The Flying Dutchman Funicular, also known as the Cape Point Funicular, is a funicular railway located at Cape Point, near the Cape of Good Hope in the Western Cape province of South Africa. The line runs from a lower station at the Cape Point car park, up an incline through dense fynbos to the upper lighthouse. It was the first commercial funicular of its kind in Africa, and takes its name from the legend of the Flying Dutchman ghost ship.

== History ==
The route that the line follows was originally serviced by a 16-seater Flying Dutchman bus. Due to the increasing number of visitors to the Cape, Cape Metropolitan Council put out a call for proposals to replace the bus service in early 1995. The proposal by Concor to install an electrically powered funicular was accepted as an environmentally friendly and novel means of transport. It was the first commercial funicular railway of its kind in Africa, and was produced entirely using South African resources. The diesel bus ran the route for the last time in December 1996, after which time the funicular replaced it.
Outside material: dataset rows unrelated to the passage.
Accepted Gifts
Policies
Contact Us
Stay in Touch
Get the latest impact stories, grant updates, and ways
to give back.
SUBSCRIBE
The funicular cars were refurbished in June 2010.

The name of the line comes from the legend of the Flying Dutchman ghost ship.

== Route ==
The funicular has two stops: it runs between the Cape Point parking area and the viewing point below the lighthouse. The line follows the line of the road previously used by the bus to minimise the environmental impact; due to the width of that road, the funicular has a Single track with a passing loop at the midway point. The track is 585 m long, and rises 87 m from the lower station (at 127 m above sea level) to the upper station (at 214 m above sea level), with a maximum gradient of 16%. The route travels through dense fynbos.
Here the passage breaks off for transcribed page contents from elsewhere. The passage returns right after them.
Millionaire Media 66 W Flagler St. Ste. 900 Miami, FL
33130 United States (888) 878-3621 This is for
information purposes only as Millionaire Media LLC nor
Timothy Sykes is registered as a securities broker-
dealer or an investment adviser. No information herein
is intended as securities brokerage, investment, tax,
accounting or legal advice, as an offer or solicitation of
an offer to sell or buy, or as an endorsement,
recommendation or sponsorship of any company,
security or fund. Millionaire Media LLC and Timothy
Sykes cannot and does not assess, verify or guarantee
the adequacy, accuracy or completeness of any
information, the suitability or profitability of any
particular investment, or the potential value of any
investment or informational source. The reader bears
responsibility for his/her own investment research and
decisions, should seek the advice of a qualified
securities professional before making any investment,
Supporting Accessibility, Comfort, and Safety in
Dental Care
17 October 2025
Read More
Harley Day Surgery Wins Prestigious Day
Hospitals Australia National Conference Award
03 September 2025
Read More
The two cars on the line are drawn along the track using ropes, and is powered by electricity. Each car can carry 40 passengers for a journey that lasts around 3 minutes. The overall capacity of the line is around 450 passengers per hour. The cars are named "Nolloth" and "Thomas T. Tucker" after vessels that sank in the area.

The funicular is suitable for wheelchairs. The route can also be walked. It runs from 09.00 until 17.00 each day (17.30 between October and March). As of 2015, a return journey on the funicular costs R55 (Adult) or R23 (Children and pensioners), and is free for children under the age of 6.